* [What the exercise asks]: Copy every record that follows, word for word.

Saved data entries
-*-*-

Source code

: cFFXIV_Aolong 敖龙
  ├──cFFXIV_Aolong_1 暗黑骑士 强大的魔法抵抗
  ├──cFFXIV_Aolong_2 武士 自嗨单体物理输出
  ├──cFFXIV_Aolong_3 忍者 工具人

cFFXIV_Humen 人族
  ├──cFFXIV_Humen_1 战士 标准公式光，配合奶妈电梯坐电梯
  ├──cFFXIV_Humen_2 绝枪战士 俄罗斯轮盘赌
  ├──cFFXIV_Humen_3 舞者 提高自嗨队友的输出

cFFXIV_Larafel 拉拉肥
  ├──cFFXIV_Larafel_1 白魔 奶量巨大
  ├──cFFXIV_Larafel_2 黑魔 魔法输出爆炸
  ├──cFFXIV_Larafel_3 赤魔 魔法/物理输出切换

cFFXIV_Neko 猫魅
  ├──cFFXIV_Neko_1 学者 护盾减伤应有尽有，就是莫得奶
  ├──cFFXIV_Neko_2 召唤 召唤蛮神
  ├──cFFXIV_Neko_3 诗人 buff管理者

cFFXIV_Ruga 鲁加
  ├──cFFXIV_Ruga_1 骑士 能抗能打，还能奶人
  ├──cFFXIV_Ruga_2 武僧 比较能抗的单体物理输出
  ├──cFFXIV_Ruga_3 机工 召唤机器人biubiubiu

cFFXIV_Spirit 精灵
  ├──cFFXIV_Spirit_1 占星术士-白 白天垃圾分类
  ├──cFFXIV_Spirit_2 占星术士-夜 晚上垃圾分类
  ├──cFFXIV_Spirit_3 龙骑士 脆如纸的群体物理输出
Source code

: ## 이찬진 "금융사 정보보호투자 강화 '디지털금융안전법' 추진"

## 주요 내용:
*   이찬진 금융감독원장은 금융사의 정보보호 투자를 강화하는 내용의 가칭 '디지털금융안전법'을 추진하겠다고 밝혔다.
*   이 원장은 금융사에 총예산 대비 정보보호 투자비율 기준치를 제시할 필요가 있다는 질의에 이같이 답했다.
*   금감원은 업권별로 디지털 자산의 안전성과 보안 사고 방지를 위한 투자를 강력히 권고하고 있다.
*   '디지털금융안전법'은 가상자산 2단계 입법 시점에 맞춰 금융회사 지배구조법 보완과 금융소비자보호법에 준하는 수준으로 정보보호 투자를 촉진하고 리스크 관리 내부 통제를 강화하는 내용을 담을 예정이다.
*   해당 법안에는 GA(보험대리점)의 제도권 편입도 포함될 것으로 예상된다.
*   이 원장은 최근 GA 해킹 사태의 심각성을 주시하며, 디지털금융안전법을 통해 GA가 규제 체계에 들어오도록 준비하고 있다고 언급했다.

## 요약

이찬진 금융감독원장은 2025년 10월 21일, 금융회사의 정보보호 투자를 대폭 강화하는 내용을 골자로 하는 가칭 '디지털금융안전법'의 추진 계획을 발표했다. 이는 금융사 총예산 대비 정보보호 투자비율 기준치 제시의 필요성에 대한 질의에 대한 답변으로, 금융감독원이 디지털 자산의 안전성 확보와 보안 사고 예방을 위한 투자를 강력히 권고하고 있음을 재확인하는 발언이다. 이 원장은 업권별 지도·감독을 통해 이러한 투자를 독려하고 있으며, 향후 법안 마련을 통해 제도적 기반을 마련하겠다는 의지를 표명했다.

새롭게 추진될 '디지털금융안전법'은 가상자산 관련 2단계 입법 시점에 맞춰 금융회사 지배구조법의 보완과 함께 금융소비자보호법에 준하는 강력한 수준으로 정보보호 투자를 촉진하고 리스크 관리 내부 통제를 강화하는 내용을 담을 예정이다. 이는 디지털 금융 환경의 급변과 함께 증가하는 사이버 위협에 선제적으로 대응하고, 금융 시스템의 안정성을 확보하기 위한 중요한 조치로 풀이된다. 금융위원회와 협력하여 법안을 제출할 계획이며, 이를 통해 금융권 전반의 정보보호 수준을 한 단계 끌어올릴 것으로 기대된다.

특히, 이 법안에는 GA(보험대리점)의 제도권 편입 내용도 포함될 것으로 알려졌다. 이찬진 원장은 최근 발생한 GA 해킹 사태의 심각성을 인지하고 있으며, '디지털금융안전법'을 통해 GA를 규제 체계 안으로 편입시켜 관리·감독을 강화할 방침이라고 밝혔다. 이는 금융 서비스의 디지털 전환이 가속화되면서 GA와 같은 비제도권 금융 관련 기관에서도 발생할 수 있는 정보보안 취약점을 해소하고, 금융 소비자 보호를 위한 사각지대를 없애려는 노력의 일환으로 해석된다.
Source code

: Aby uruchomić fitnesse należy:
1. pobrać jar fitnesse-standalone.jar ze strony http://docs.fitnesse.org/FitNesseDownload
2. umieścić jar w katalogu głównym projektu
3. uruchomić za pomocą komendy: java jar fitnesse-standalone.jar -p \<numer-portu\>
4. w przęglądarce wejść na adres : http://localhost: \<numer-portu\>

-*-*-

* [Task solution]:
Source code

: cFFXIV_Aolong 敖龙
  ├──cFFXIV_Aolong_1 暗黑骑士 强大的魔法抵抗
  ├──cFFXIV_Aolong_2 武士 自嗨单体物理输出
  ├──cFFXIV_Aolong_3 忍者 工具人

cFFXIV_Humen 人族
  ├──cFFXIV_Humen_1 战士 标准公式光，配合奶妈电梯坐电梯
  ├──cFFXIV_Humen_2 绝枪战士 俄罗斯轮盘赌
  ├──cFFXIV_Humen_3 舞者 提高自嗨队友的输出

cFFXIV_Larafel 拉拉肥
  ├──cFFXIV_Larafel_1 白魔 奶量巨大
  ├──cFFXIV_Larafel_2 黑魔 魔法输出爆炸
  ├──cFFXIV_Larafel_3 赤魔 魔法/物理输出切换

cFFXIV_Neko 猫魅
  ├──cFFXIV_Neko_1 学者 护盾减伤应有尽有，就是莫得奶
  ├──cFFXIV_Neko_2 召唤 召唤蛮神
  ├──cFFXIV_Neko_3 诗人 buff管理者

cFFXIV_Ruga 鲁加
  ├──cFFXIV_Ruga_1 骑士 能抗能打，还能奶人
  ├──cFFXIV_Ruga_2 武僧 比较能抗的单体物理输出
  ├──cFFXIV_Ruga_3 机工 召唤机器人biubiubiu

cFFXIV_Spirit 精灵
  ├──cFFXIV_Spirit_1 占星术士-白 白天垃圾分类
  ├──cFFXIV_Spirit_2 占星术士-夜 晚上垃圾分类
  ├──cFFXIV_Spirit_3 龙骑士 脆如纸的群体物理输出
Source code

: ## 이찬진 "금융사 정보보호투자 강화 '디지털금융안전법' 추진"

## 주요 내용:
*   이찬진 금융감독원장은 금융사의 정보보호 투자를 강화하는 내용의 가칭 '디지털금융안전법'을 추진하겠다고 밝혔다.
*   이 원장은 금융사에 총예산 대비 정보보호 투자비율 기준치를 제시할 필요가 있다는 질의에 이같이 답했다.
*   금감원은 업권별로 디지털 자산의 안전성과 보안 사고 방지를 위한 투자를 강력히 권고하고 있다.
*   '디지털금융안전법'은 가상자산 2단계 입법 시점에 맞춰 금융회사 지배구조법 보완과 금융소비자보호법에 준하는 수준으로 정보보호 투자를 촉진하고 리스크 관리 내부 통제를 강화하는 내용을 담을 예정이다.
*   해당 법안에는 GA(보험대리점)의 제도권 편입도 포함될 것으로 예상된다.
*   이 원장은 최근 GA 해킹 사태의 심각성을 주시하며, 디지털금융안전법을 통해 GA가 규제 체계에 들어오도록 준비하고 있다고 언급했다.

## 요약

이찬진 금융감독원장은 2025년 10월 21일, 금융회사의 정보보호 투자를 대폭 강화하는 내용을 골자로 하는 가칭 '디지털금융안전법'의 추진 계획을 발표했다. 이는 금융사 총예산 대비 정보보호 투자비율 기준치 제시의 필요성에 대한 질의에 대한 답변으로, 금융감독원이 디지털 자산의 안전성 확보와 보안 사고 예방을 위한 투자를 강력히 권고하고 있음을 재확인하는 발언이다. 이 원장은 업권별 지도·감독을 통해 이러한 투자를 독려하고 있으며, 향후 법안 마련을 통해 제도적 기반을 마련하겠다는 의지를 표명했다.

새롭게 추진될 '디지털금융안전법'은 가상자산 관련 2단계 입법 시점에 맞춰 금융회사 지배구조법의 보완과 함께 금융소비자보호법에 준하는 강력한 수준으로 정보보호 투자를 촉진하고 리스크 관리 내부 통제를 강화하는 내용을 담을 예정이다. 이는 디지털 금융 환경의 급변과 함께 증가하는 사이버 위협에 선제적으로 대응하고, 금융 시스템의 안정성을 확보하기 위한 중요한 조치로 풀이된다. 금융위원회와 협력하여 법안을 제출할 계획이며, 이를 통해 금융권 전반의 정보보호 수준을 한 단계 끌어올릴 것으로 기대된다.

특히, 이 법안에는 GA(보험대리점)의 제도권 편입 내용도 포함될 것으로 알려졌다. 이찬진 원장은 최근 발생한 GA 해킹 사태의 심각성을 인지하고 있으며, '디지털금융안전법'을 통해 GA를 규제 체계 안으로 편입시켜 관리·감독을 강화할 방침이라고 밝혔다. 이는 금융 서비스의 디지털 전환이 가속화되면서 GA와 같은 비제도권 금융 관련 기관에서도 발생할 수 있는 정보보안 취약점을 해소하고, 금융 소비자 보호를 위한 사각지대를 없애려는 노력의 일환으로 해석된다.
Source code

: Aby uruchomić fitnesse należy:
1. pobrać jar fitnesse-standalone.jar ze strony http://docs.fitnesse.org/FitNesseDownload
2. umieścić jar w katalogu głównym projektu
3. uruchomić za pomocą komendy: java jar fitnesse-standalone.jar -p \<numer-portu\>
4. w przęglądarce wejść na adres : http://localhost: \<numer-portu\>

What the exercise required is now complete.